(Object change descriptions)
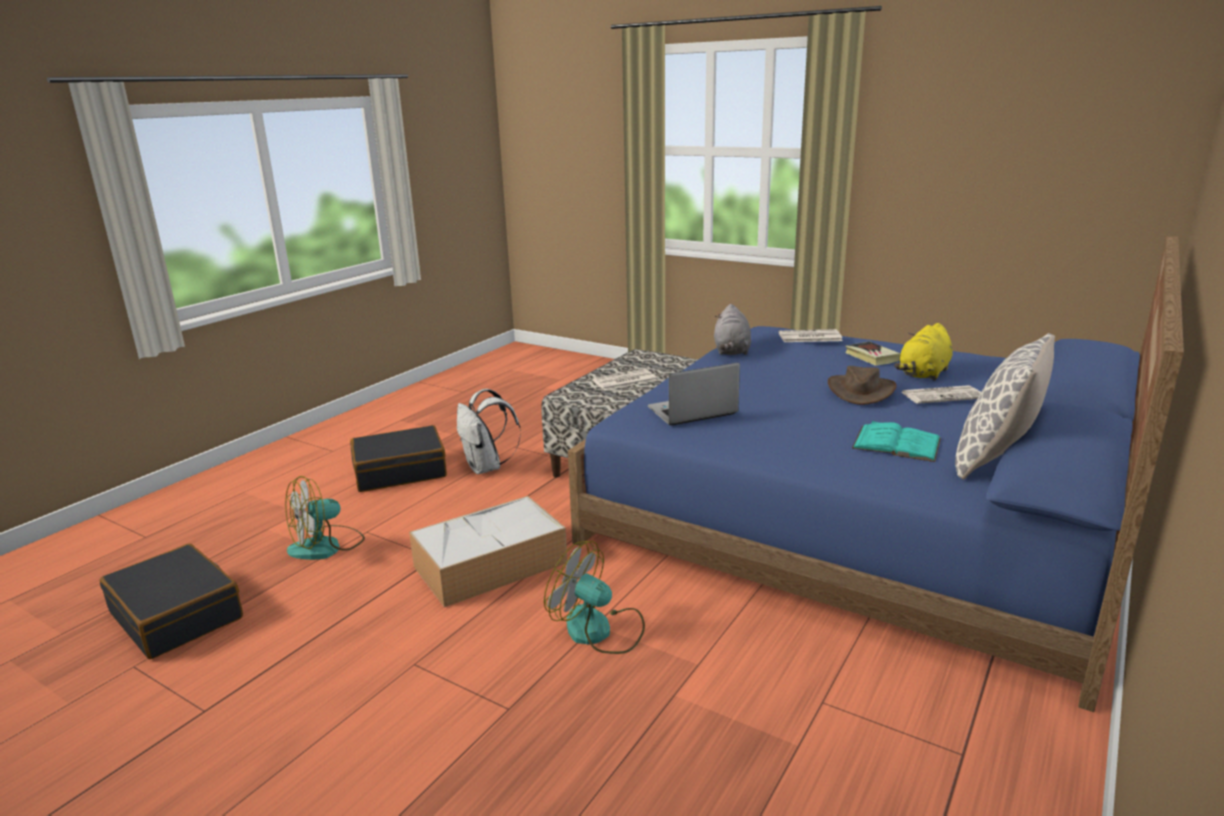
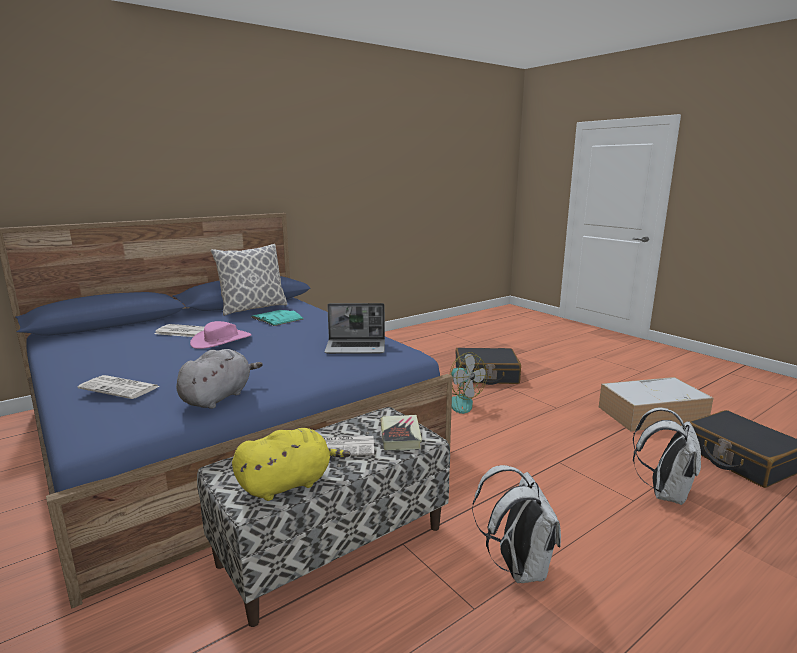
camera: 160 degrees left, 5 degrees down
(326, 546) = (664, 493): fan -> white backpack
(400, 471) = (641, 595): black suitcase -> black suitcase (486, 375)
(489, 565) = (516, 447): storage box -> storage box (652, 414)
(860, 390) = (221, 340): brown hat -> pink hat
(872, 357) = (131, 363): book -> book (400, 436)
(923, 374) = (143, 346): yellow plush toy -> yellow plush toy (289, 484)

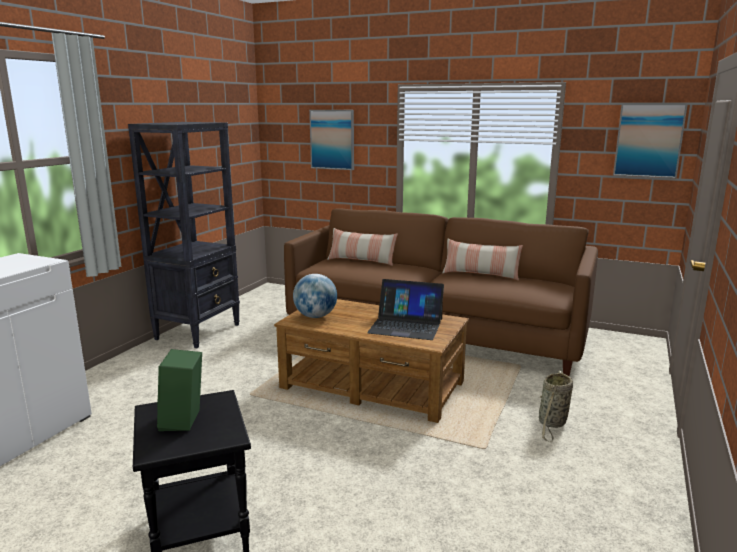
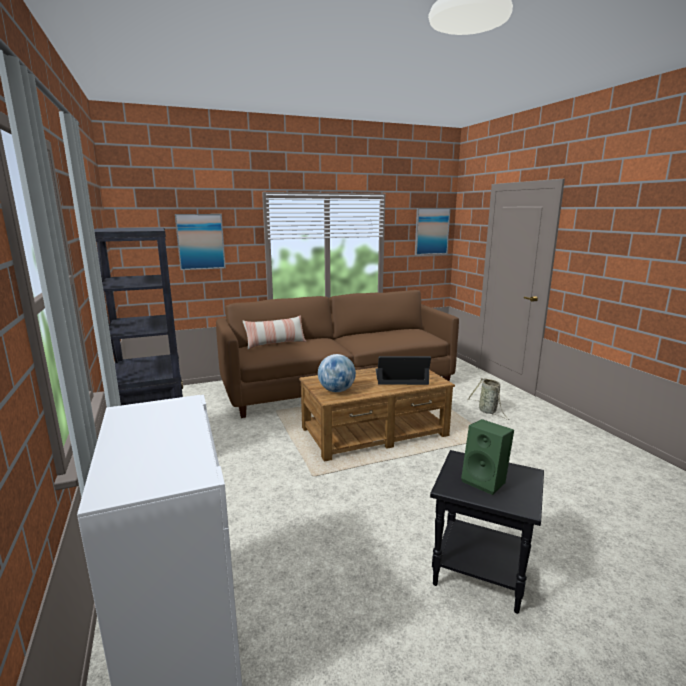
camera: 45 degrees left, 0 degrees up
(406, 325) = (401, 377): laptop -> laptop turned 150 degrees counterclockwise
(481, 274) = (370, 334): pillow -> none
--
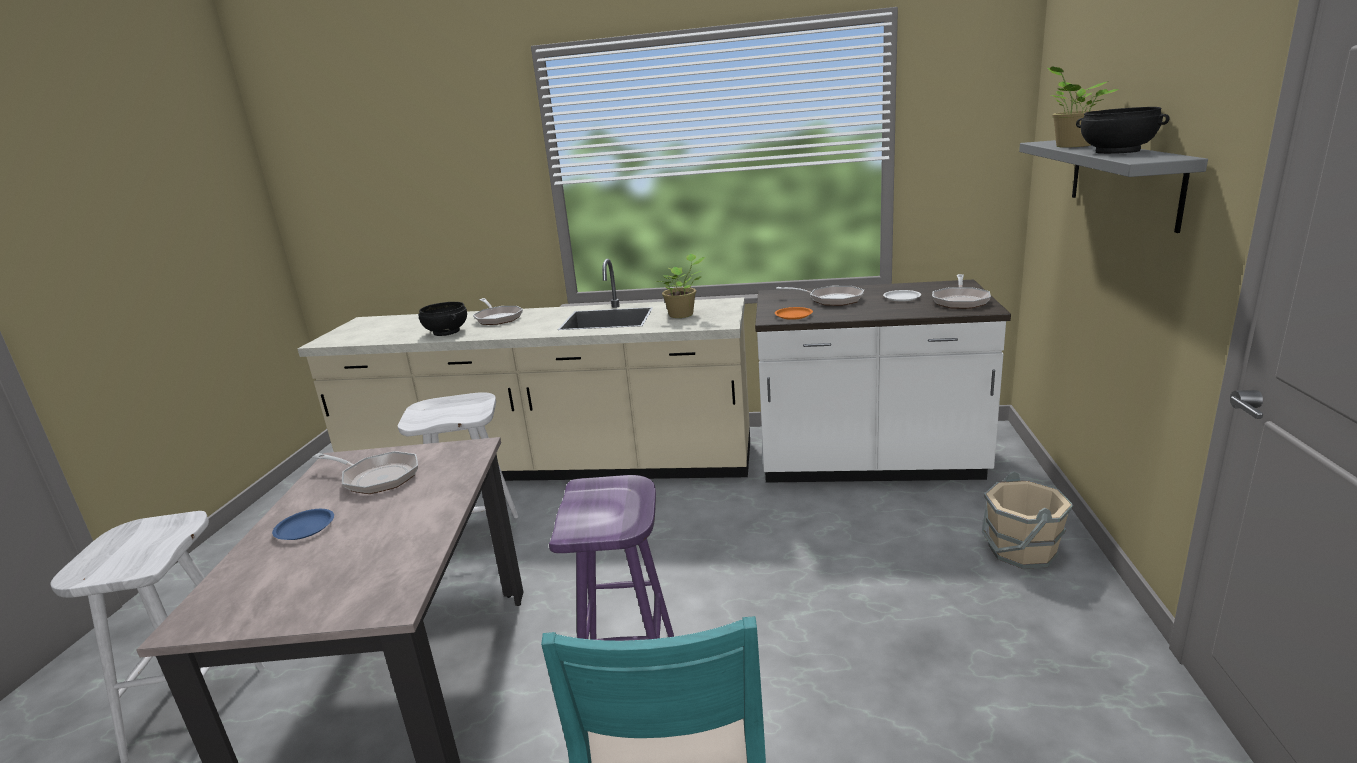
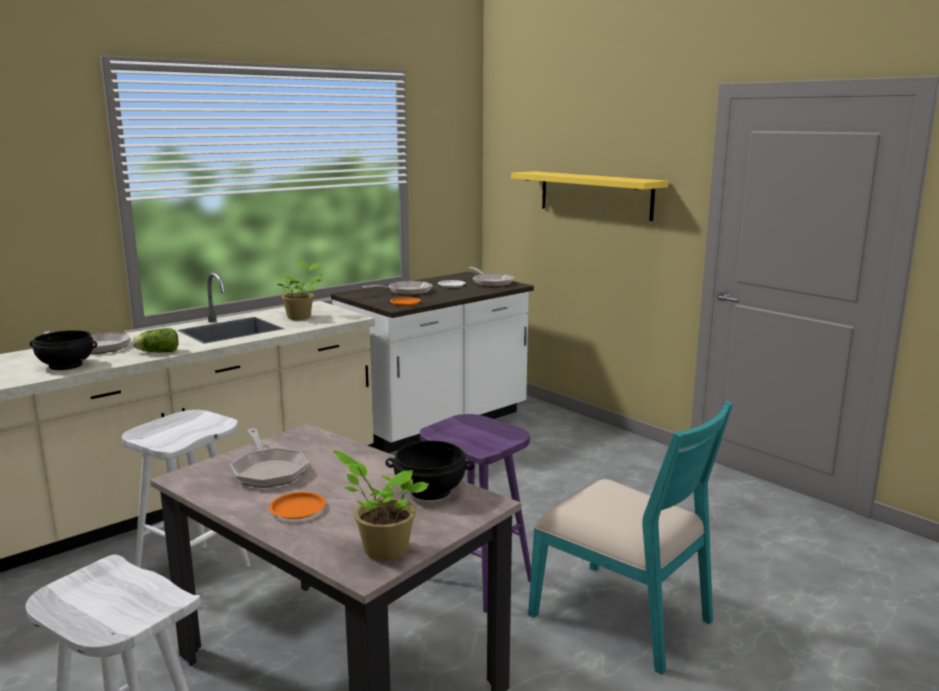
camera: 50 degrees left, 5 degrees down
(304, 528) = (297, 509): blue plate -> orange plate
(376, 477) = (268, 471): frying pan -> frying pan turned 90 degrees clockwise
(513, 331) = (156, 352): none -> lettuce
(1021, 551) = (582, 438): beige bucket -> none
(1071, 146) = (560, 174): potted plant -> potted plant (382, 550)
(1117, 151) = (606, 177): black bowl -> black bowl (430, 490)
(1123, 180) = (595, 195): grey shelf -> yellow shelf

▶ TASK BRIEF: Both the line above containing "camera: 160 degrees left, 5 degrees down" and the line containing "camera: 45 degrees left, 0 degrees up" belong in the copy, along with every line between them; print these exactly and omit the pictures.

▶ SOLVED PROBLEM:
camera: 160 degrees left, 5 degrees down
(326, 546) = (664, 493): fan -> white backpack
(400, 471) = (641, 595): black suitcase -> black suitcase (486, 375)
(489, 565) = (516, 447): storage box -> storage box (652, 414)
(860, 390) = (221, 340): brown hat -> pink hat
(872, 357) = (131, 363): book -> book (400, 436)
(923, 374) = (143, 346): yellow plush toy -> yellow plush toy (289, 484)

camera: 45 degrees left, 0 degrees up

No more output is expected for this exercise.